Week in Regulation

SEC Proposal Stands Out in Otherwise Ho-Hum Week

Coming off a conspicuously busy week from the one preceding it, last week was generally looking like a let-down in terms of measurable regulatory activity. If not for one rulemaking that hit the books on Friday, last week’s regulatory haul would have had little to remark on. A proposed rule from the Securities and Exchange Commission (SEC) provided the bulk of the week’s regulatory burdens. Across all rulemakings, agencies published $373.7 million in total net costs and added 253,414 annual paperwork burden hours.

REGULATORY TOPLINES

  • Proposed Rules: 27
  • Final Rules: 30
  • 2021 Total Pages: 57,429
  • 2021 Final Rule Costs: $13.5 billion
  • 2021 Proposed Rule Costs: $186.1 billion

NOTABLE REGULATORY ACTIONS

The most significant action of the week was the SEC proposed rule regarding “Enhanced Reporting of Proxy Votes by Registered Management Investment Companies; Reporting of Executive Compensation Votes by Institutional Investment Managers.” The proposal seeks to update an SEC form in order “to enhance the information mutual funds, exchange-traded funds (ETFs), and certain other funds currently report annually about their proxy votes and to make that information easier to analyze.” SEC estimates that the changes it is pursuing in this rulemaking would increase the annual paperwork burden for affected entities by nearly 250,000 hours. Given the complicated – and thus expensive – information involved, this translates to nearly $94 million in annual regulatory costs, or $281 million total over the 3-year window that the paperwork requirement would be in place.
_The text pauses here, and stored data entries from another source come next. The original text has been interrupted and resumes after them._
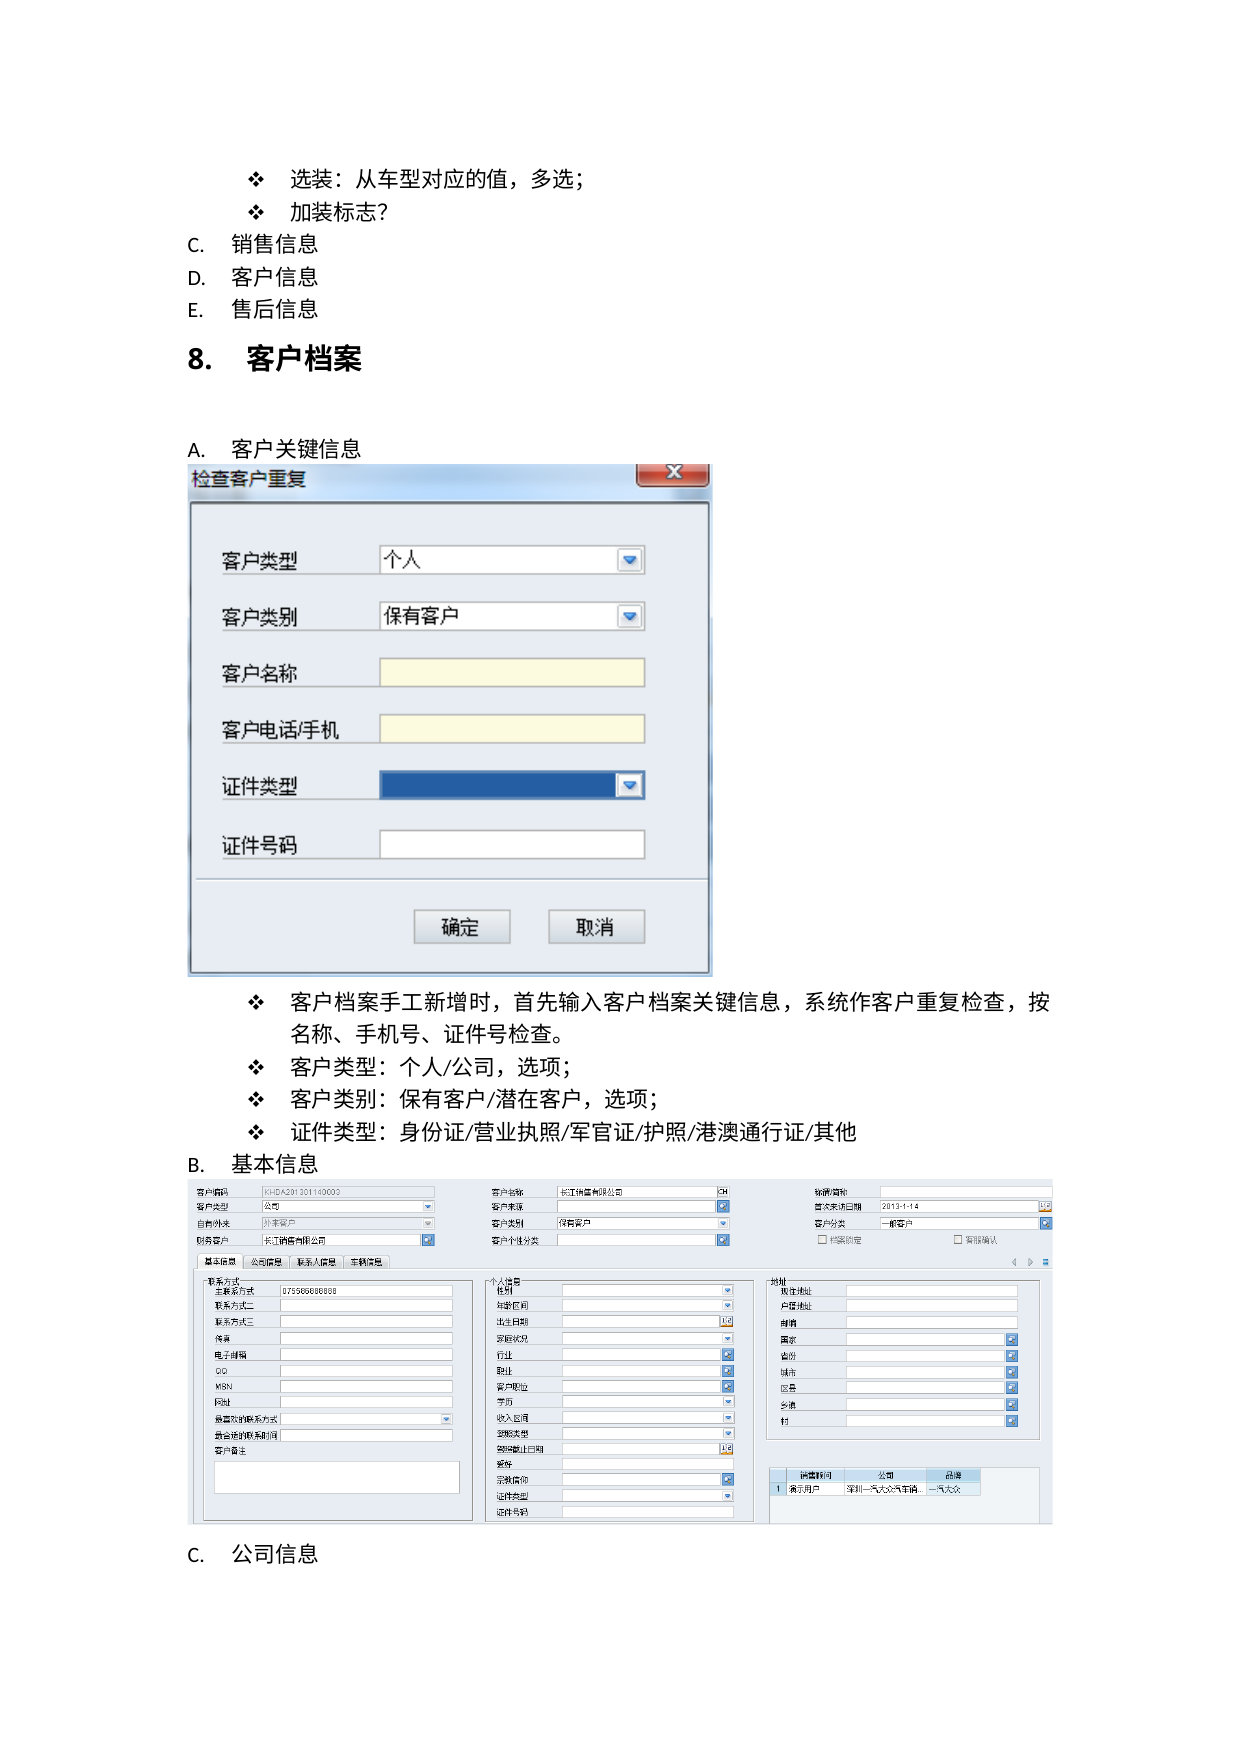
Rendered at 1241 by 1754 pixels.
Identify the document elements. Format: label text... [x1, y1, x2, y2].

list 公司信息 [187, 1537, 1053, 1569]
list 客户档案手工新增时，首先输入客户档案关键信息，系统作客户重复检查，按名称、手机号、证件号检查。 [246, 984, 1053, 1049]
list 基本信息 [187, 1147, 1053, 1179]
list 售后信息 [187, 292, 1053, 324]
list 销售信息 [187, 227, 1053, 259]
list 客户信息 [187, 259, 1053, 292]
list 客户类型：个人/公司，选项； [246, 1049, 1053, 1082]
list 证件类型：身份证/营业执照/军官证/护照/港澳通行证/其他 [246, 1114, 1053, 1147]
picture [187, 1179, 1053, 1525]
list 选装：从车型对应的值，多选； [246, 162, 1053, 194]
list 客户类别：保有客户/潜在客户，选项； [246, 1082, 1053, 1114]
list 加装标志？ [246, 194, 1053, 227]
list 客户关键信息 [187, 432, 1053, 464]
list 客户档案 [187, 324, 1053, 389]
picture [187, 464, 713, 977]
TRACKING THE ADMINISTRATIONS

As we have already seen from executive orders and memos, the Biden Administration will surely provide plenty of contrasts with the Trump Administration on the regulatory front. And while there is a general expectation that the new administration will seek to broadly restore Obama-esque regulatory actions, there will also be areas where it charts its own course. Since the AAF RegRodeo data extend back to 2005, it is possible to provide weekly updates on how the top-level trends of President Biden’s regulatory record track with those of his two most recent predecessors. The following table provides the cumulative totals of final rules containing some quantified economic impact from each administration through this point in their respective terms.

Since the primary action from last week came on the proposed rule side, there was little change in the Biden Administration’s final rule tallies. In fact, there was only one area across the covered administrations that saw a notable shift: the Trump-era paperwork total. That figure saw an uptick in mid-October 2017 of more than 700,000 annual paperwork hours. The main driver of this shift was a Federal Communications Commission action regarding copper loops that imposed roughly 575,000 annual hours of paperwork.

THIS WEEK’S REGULATORY PICTURE

This week, the Food and Drug Administration (FDA) announces an end to an emergency hand sanitizer production policy.
Source: Photo by Kelly Sikkema on Unsplash

In the October 13 edition of the Federal Register, the FDA published a notice that it was withdrawing guidance that enabled the production of alcohol-based hand sanitizers by non-drug manufacturers in response to the COVID-19 pandemic. The notice specifically withdraws three separate guidance documents: one for the preparation, one for the compounding, and one for the manufacture of hand sanitizers.

The FDA issued the guidance documents in March 2020 during a surge in demand for hand sanitizers during the onset of the COVID-19 pandemic. The guidance promised not to enforce regulations that barred non-drug manufacturers from producing alcohol-based sanitizers if those manufacturers met the requirements within the guidance.

In withdrawing the three guidance documents, the FDA explained that even though the pandemic is still ongoing, traditional manufacturers have increased their supply, demand has decreased, and most consumers and health care personnel are no longer struggling to find access to sanitizers. In addition, some of the products made by non-drug manufacturers “have been recalled, placed on import alert, and/or been the subject of compliance actions due to quality and other issues.”

Non-drug manufacturers producing sanitizer are not out of luck yet. The FDA will allow these companies to continue to manufacture sanitizer through December 31, 2021, and sales and distribution to continue through March 31, 2022.

TOTAL BURDENS

Since January 1, the federal government has published $199.6 billion in total net costs (with $13.5 billion in new costs from finalized rules) and 52.6 million hours of net annual paperwork burden increases (with 46.3 million hours in increases from final rules).